Een van de conclusies van de onderzoekers naar aanleiding van de individuele interviews luidt: “Zijn coördinerende rol reikt niet veel verder dan het uitwisselen van selectieve informatie tijdens een wekelijks diensthoofdenoverleg. Zakelijk gezien is er naar het inzicht van deelnemers aan het diensthoofdenoverleg, geen beleidsagenda en het overleg behelst zelden inhoudelijke beleidsdiscussies.” Ook de relatie tussen Stolte met de openbare lichamen is ‘in het algemeen niet goed te nomen’, stellen de onderzoekers.
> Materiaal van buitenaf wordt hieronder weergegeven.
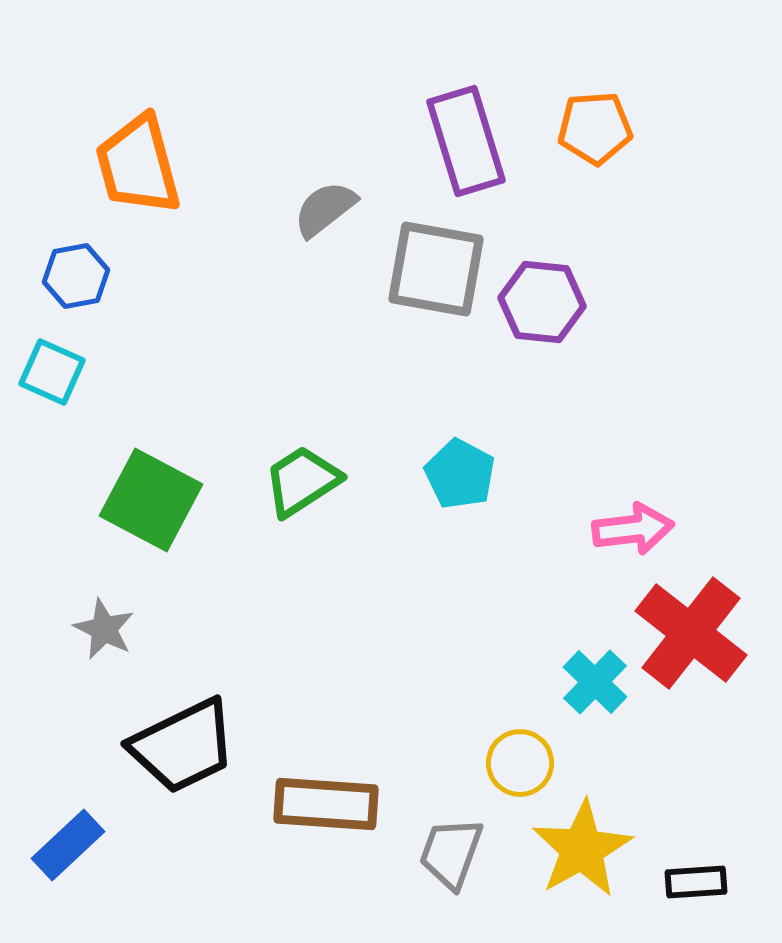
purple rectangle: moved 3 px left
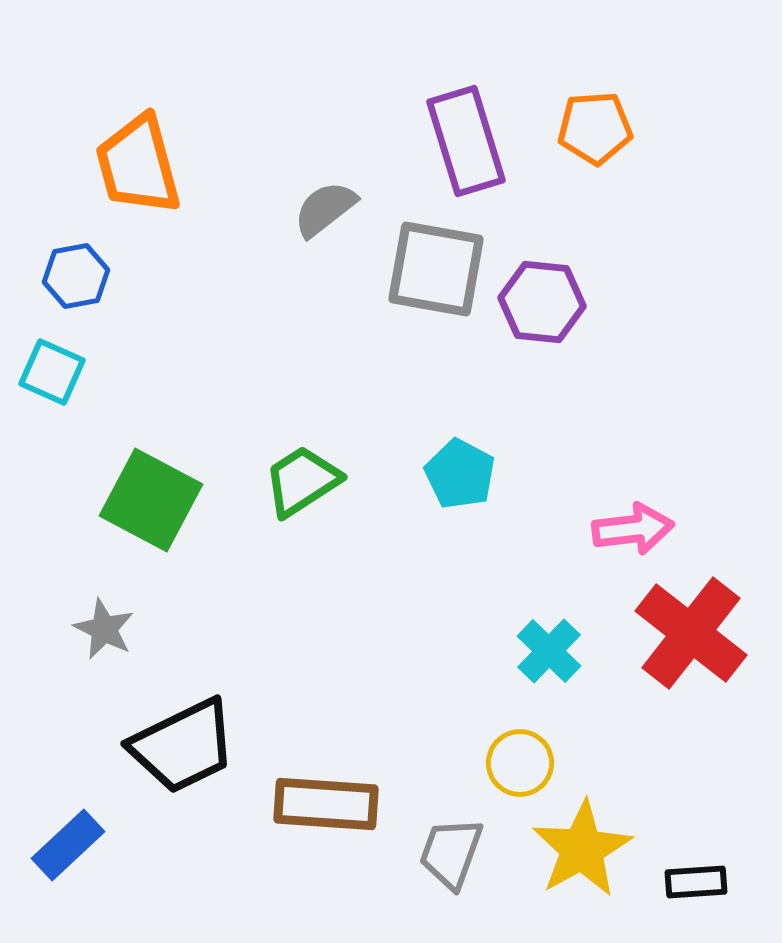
cyan cross: moved 46 px left, 31 px up
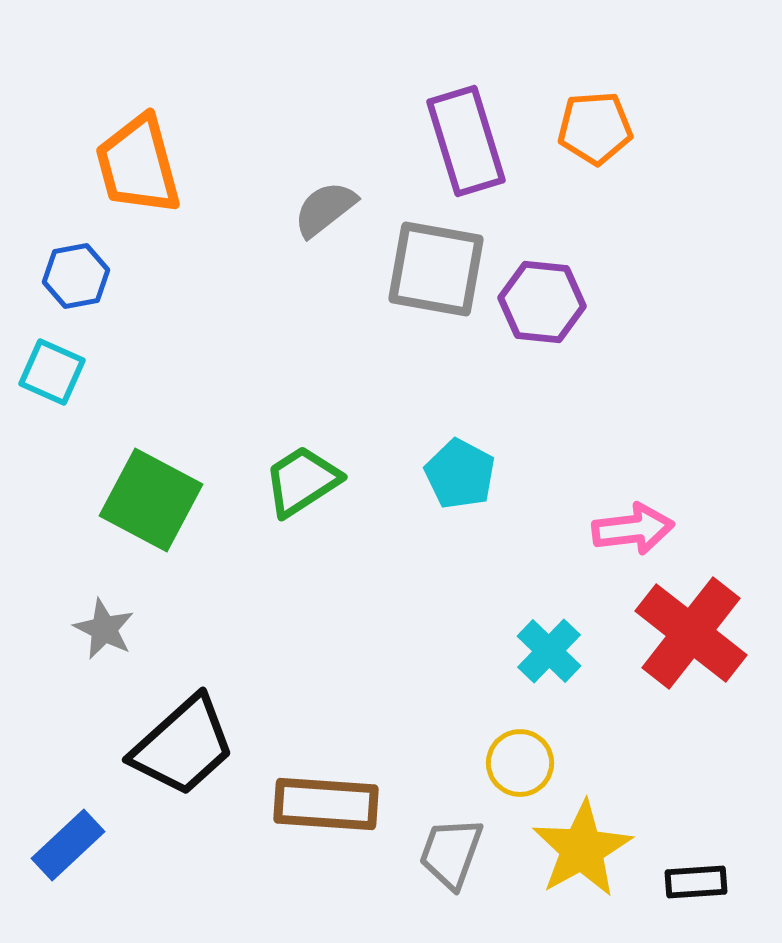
black trapezoid: rotated 16 degrees counterclockwise
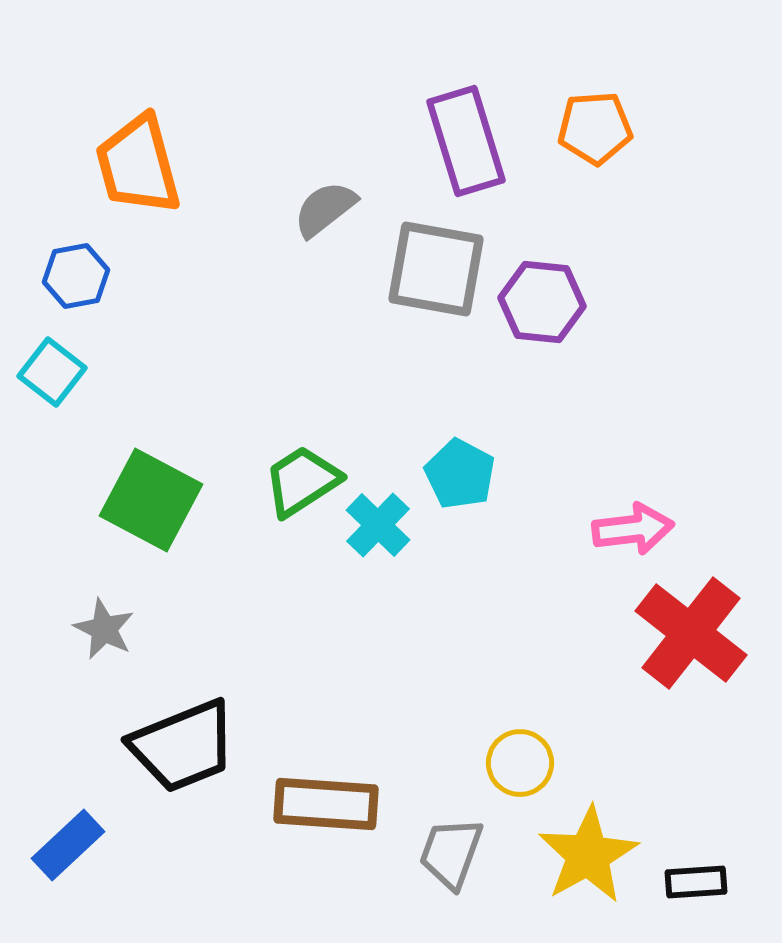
cyan square: rotated 14 degrees clockwise
cyan cross: moved 171 px left, 126 px up
black trapezoid: rotated 20 degrees clockwise
yellow star: moved 6 px right, 6 px down
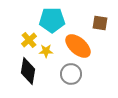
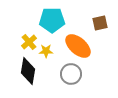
brown square: rotated 21 degrees counterclockwise
yellow cross: moved 2 px down
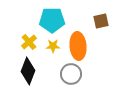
brown square: moved 1 px right, 2 px up
orange ellipse: rotated 44 degrees clockwise
yellow star: moved 7 px right, 5 px up
black diamond: rotated 12 degrees clockwise
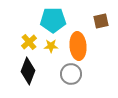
cyan pentagon: moved 1 px right
yellow star: moved 2 px left
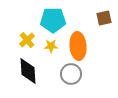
brown square: moved 3 px right, 3 px up
yellow cross: moved 2 px left, 2 px up
black diamond: rotated 24 degrees counterclockwise
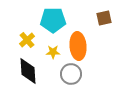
yellow star: moved 2 px right, 6 px down
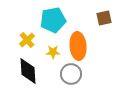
cyan pentagon: rotated 10 degrees counterclockwise
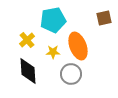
orange ellipse: rotated 16 degrees counterclockwise
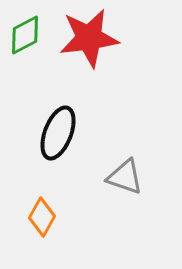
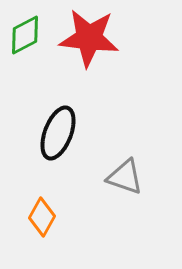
red star: rotated 14 degrees clockwise
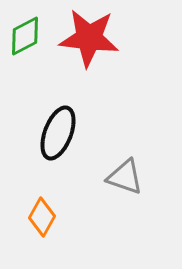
green diamond: moved 1 px down
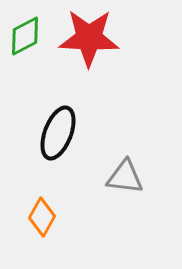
red star: rotated 4 degrees counterclockwise
gray triangle: rotated 12 degrees counterclockwise
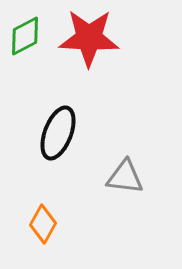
orange diamond: moved 1 px right, 7 px down
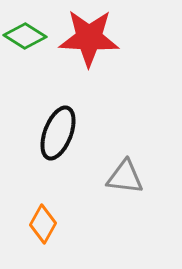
green diamond: rotated 60 degrees clockwise
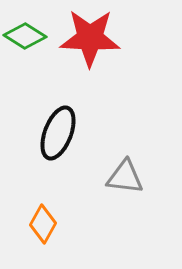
red star: moved 1 px right
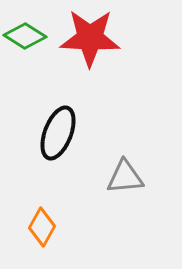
gray triangle: rotated 12 degrees counterclockwise
orange diamond: moved 1 px left, 3 px down
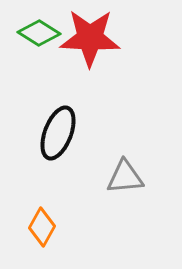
green diamond: moved 14 px right, 3 px up
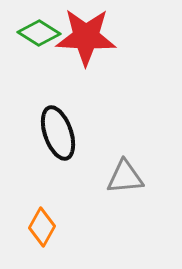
red star: moved 4 px left, 1 px up
black ellipse: rotated 40 degrees counterclockwise
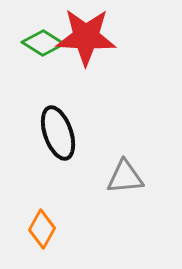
green diamond: moved 4 px right, 10 px down
orange diamond: moved 2 px down
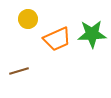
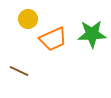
orange trapezoid: moved 4 px left
brown line: rotated 42 degrees clockwise
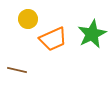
green star: rotated 24 degrees counterclockwise
brown line: moved 2 px left, 1 px up; rotated 12 degrees counterclockwise
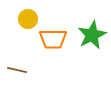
green star: moved 1 px down
orange trapezoid: rotated 24 degrees clockwise
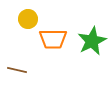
green star: moved 6 px down
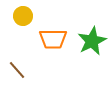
yellow circle: moved 5 px left, 3 px up
brown line: rotated 36 degrees clockwise
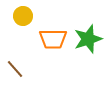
green star: moved 4 px left, 2 px up; rotated 8 degrees clockwise
brown line: moved 2 px left, 1 px up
De ISB beveelt aan om een tijdelijke Rijksvertegenwoordiger te benoemen die tot de grote bestuursevaluatie in 2015 de functie ‘in rustiger vaarwater’ kan krijgen. Ook moet de nieuwe vertegenwoordiger een ruime ambtelijke ervaring hebben met politiek inzicht. Maar hij moet onafhankelijk zijn en boven partijen staan.